The answer is really quite simple. Because I write about all kinds of people and like all kinds of people (not every person, mind you, but many diverse ones). I would no more go back and edit that book to make it about a heterosexual couple than I’d erase my lesbian great aunt or cousin or my gay friends out of my personal history.
If you want a more complex answer, when I started writing natural disaster thrillers, all set in the US, I thought it would be fun to celebrate one of the great things about America: its diverse population. So I jotted down a list of disasters, the different states where I’d set them, and many sorts of people I wanted to pretend to be for the course of writing the novel and thought I could fake being believably. (For that is a great joy of writing, to imagine being in someone else’s shoes for a few months.)

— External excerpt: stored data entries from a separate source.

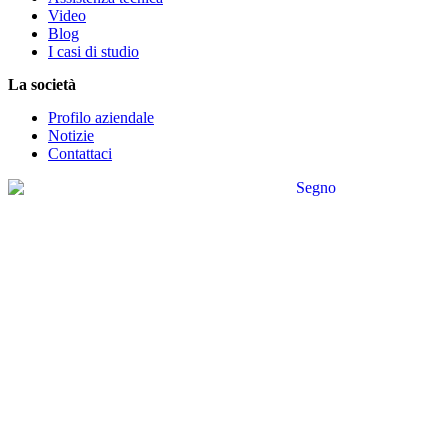
Video
Blog
I casi di studio
La società
Profilo aziendale
Notizie
Contattaci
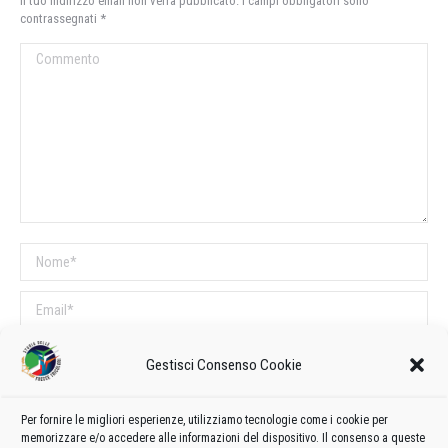
Il tuo indirizzo email non verrà pubblicato. I campi obbligatori sono
contrassegnati
*
Commento
Nome *
Email *
Sito web
Gestisci Consenso Cookie
COMMENTI SUL POST
Per fornire le migliori esperienze, utilizziamo tecnologie come i cookie per
memorizzare e/o accedere alle informazioni del dispositivo. Il consenso a queste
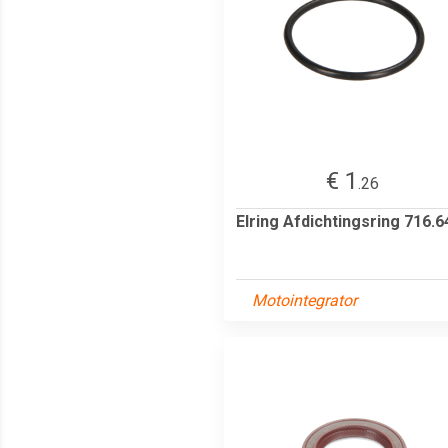
€ 1
.26
Elring Afdichtingsring 716.6
Motointegrator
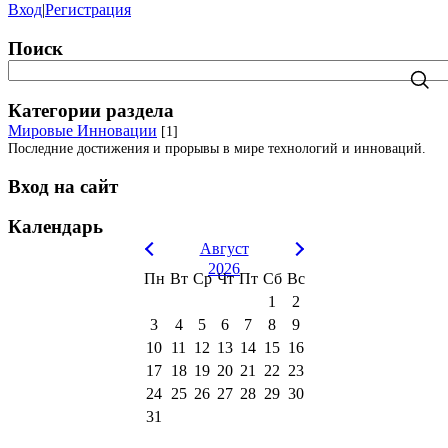
Вход
|
Регистрация
Поиск
Категории раздела
Мировые Инновации
[1]
Последние достижения и прорывы в мире технологий и инноваций.
Вход на сайт
Календарь
Август
2026
Пн
Вт
Ср
Чт
Пт
Сб
Вс
1
2
3
4
5
6
7
8
9
10
11
12
13
14
15
16
17
18
19
20
21
22
23
24
25
26
27
28
29
30
31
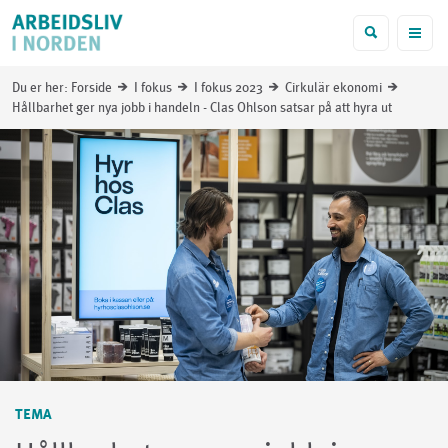
f
Du er her:
Forside
I fokus
I fokus 2023
Cirkulär ekonomi
i
i
i
i
Hållbarhet ger nya jobb i handeln - Clas Ohlson satsar på att hyra ut
TEMA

It isn't just pride about my nation's diversity that makes me write about people who reflect the reality of life here. I sometimes think about homophobia. I knew there were pockets of anti-gay sentiment out there, bizarre as I find that, and I wanted to explore how that might be exaggerated in the face of a natural disaster in one of my books. I didn't know which novel at first, but it was on my list of interesting events to put into a novel.
Most writers who feel as I feel put a gay character into the background of a novel. Some don’t even mention in the text he’s gay but feel pride that they know he is in their heart of hearts. And good for them. I now suspect they’re smarter businesspeople than I.

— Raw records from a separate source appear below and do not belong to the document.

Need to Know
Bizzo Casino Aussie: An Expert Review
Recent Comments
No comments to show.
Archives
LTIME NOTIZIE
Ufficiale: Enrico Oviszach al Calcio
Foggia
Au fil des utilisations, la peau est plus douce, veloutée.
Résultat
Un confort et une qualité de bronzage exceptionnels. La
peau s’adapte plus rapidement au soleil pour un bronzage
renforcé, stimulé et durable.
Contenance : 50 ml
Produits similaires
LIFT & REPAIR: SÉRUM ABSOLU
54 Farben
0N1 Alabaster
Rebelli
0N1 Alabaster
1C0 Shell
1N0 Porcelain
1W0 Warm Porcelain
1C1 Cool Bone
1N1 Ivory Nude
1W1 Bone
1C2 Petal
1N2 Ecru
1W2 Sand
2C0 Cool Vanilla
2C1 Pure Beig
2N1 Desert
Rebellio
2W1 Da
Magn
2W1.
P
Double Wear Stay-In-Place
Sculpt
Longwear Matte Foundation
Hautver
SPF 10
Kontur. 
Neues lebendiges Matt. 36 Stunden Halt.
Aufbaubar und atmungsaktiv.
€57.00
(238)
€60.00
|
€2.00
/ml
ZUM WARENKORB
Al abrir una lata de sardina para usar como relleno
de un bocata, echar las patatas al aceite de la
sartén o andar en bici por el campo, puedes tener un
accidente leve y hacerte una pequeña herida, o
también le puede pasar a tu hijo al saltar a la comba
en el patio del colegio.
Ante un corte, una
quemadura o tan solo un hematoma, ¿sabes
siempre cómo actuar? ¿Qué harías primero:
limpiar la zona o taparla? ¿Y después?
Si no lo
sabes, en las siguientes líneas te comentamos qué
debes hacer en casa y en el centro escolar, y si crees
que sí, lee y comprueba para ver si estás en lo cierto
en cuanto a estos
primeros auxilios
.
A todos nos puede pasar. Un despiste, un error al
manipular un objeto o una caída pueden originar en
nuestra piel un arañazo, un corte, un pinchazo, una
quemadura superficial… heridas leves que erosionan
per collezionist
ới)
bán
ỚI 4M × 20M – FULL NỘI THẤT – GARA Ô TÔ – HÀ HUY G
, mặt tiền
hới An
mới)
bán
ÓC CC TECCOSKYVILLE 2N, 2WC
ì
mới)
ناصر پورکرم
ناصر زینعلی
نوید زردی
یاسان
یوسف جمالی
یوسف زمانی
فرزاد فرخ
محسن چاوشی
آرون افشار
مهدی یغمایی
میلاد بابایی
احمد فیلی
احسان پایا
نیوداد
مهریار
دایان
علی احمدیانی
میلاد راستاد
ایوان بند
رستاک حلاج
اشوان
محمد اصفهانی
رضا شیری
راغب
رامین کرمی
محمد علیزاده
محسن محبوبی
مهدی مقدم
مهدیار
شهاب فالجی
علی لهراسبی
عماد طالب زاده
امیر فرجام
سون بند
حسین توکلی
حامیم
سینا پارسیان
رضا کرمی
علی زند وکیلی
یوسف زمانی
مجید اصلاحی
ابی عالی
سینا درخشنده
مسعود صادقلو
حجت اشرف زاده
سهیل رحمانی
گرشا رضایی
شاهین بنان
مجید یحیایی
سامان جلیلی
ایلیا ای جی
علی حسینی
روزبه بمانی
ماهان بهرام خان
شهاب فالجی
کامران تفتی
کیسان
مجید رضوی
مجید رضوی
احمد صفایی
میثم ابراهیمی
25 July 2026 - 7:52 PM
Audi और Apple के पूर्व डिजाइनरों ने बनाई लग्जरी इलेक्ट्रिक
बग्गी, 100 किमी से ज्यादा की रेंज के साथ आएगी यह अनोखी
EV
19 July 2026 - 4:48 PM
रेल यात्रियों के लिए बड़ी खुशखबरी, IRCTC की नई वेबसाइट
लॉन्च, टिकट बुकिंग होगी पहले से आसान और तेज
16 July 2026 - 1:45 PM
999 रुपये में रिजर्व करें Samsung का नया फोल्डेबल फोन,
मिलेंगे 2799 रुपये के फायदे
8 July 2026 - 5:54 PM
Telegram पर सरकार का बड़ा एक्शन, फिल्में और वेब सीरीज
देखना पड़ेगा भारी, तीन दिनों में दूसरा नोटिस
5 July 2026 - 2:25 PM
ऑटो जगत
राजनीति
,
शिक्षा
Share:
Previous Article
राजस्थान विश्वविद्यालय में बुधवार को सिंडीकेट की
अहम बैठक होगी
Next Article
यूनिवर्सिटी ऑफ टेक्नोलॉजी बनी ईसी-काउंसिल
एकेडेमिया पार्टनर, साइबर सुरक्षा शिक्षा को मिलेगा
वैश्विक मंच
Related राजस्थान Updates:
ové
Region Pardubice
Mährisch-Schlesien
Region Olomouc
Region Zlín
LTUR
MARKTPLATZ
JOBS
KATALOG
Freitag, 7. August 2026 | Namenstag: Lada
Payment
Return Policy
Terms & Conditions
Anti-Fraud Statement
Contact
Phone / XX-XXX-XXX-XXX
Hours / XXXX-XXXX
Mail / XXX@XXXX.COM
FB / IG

As I began outlining Quake, I had just binged-listened to the movie-review podcast Linoleum Knife, and hearing Alonso and his husband Dave bickering made me laugh--and occasionally cringe--and when I sat down to type “Chapter 1” of that novel's outline, I started with a bickering married male couple. (In no other ways are those characters the two film reviewers, though, whom I've never met and likely never will. Not even the topic of the bickering is the same.) And beyond that, I just wrote the book. I didn't realize that it would be a problem for people smart enough to read novels, particularly science-based thrillers. (Seems naive of me, in retrospect.)

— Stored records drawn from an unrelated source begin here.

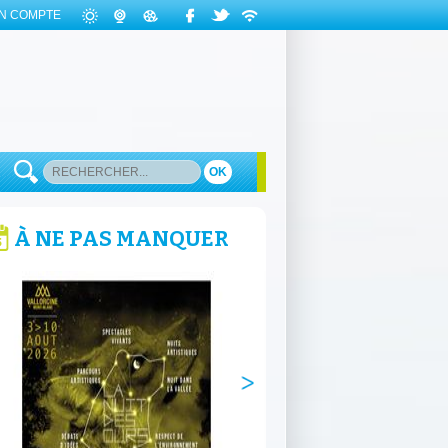
N COMPTE
OK
À NE PAS MANQUER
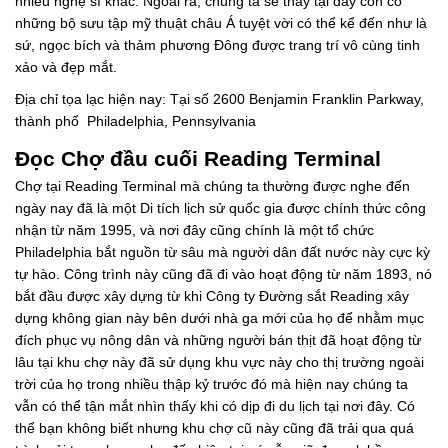
nhiều nghệ sĩ khác. Ngoài ra, chúng ta sẽ thấy tại đây còn có
những bộ sưu tập mỹ thuật châu Á tuyệt vời có thể kể đến như là
sứ, ngọc bích và thảm phương Đông được trang trí vô cùng tinh
xảo và đẹp mắt.
Địa chỉ tọa lạc hiện nay: Tại số 2600 Benjamin Franklin Parkway,
thành phố Philadelphia, Pennsylvania
Đọc Chợ đầu cuối Reading Terminal
Chợ tại Reading Terminal mà chúng ta thường được nghe đến
ngày nay đã là một Di tích lịch sử quốc gia được chính thức công
nhận từ năm 1995, và nơi đây cũng chính là một tổ chức
Philadelphia bắt nguồn từ sâu mà người dân đất nước này cực kỳ
tự hào. Công trình này cũng đã đi vào hoạt động từ năm 1893, nó
bắt đầu được xây dựng từ khi Công ty Đường sắt Reading xây
dựng không gian này bên dưới nhà ga mới của họ để nhằm mục
đích phục vụ nông dân và những người bán thịt đã hoạt động từ
lâu tại khu chợ này đã sử dụng khu vực này cho thị trường ngoài
trời của họ trong nhiều thập kỷ trước đó mà hiện nay chúng ta
vẫn có thể tận mắt nhìn thấy khi có dịp đi du lịch tại nơi đây. Có
thể bạn không biết nhưng khu chợ cũ này cũng đã trải qua quá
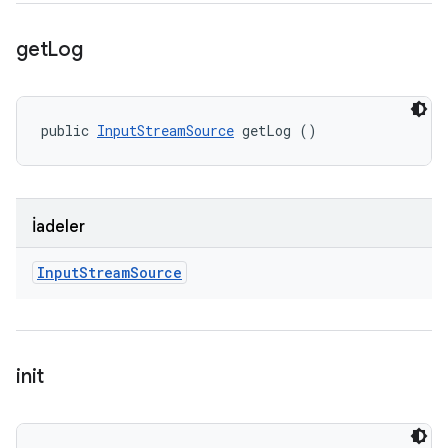
get
Log
public 
InputStreamSource
 getLog ()
İadeler
Input
Stream
Source
init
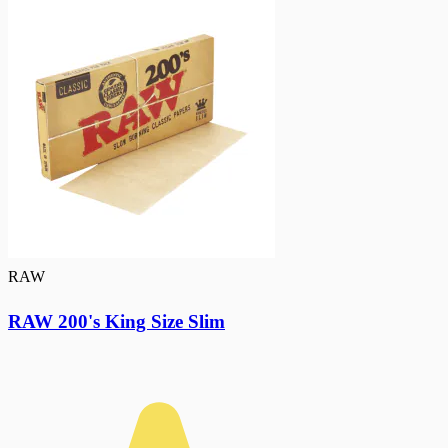
RAW
RAW 200's King Size Slim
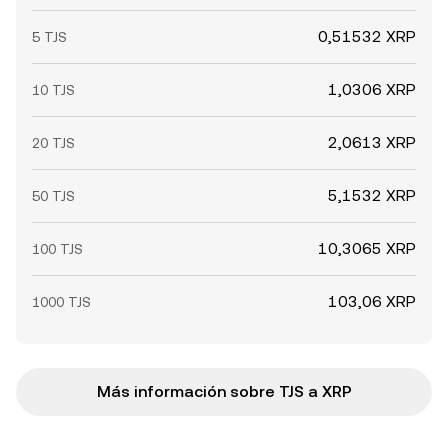
0,51532 XRP
5 TJS
1,0306 XRP
10 TJS
2,0613 XRP
20 TJS
5,1532 XRP
50 TJS
10,3065 XRP
100 TJS
103,06 XRP
1000 TJS
Más información sobre TJS a XRP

Don't want to read it? That's fine. I read what I like, and you read what you like. And hooray for the differences between us and our tastes. But will I change the novel or avoid writing another gay character in the future because I'd make more money or have better overall ratings at Amazon or never have to open another hateful ranting email if I did avoid it? No. No. A thousand times no.
Because there are some costs that are far greater to me than these.
“Our lives begin to end the day we become silent about things that matter.” -- Dr. Martin Luther KingEnding homophobia matters.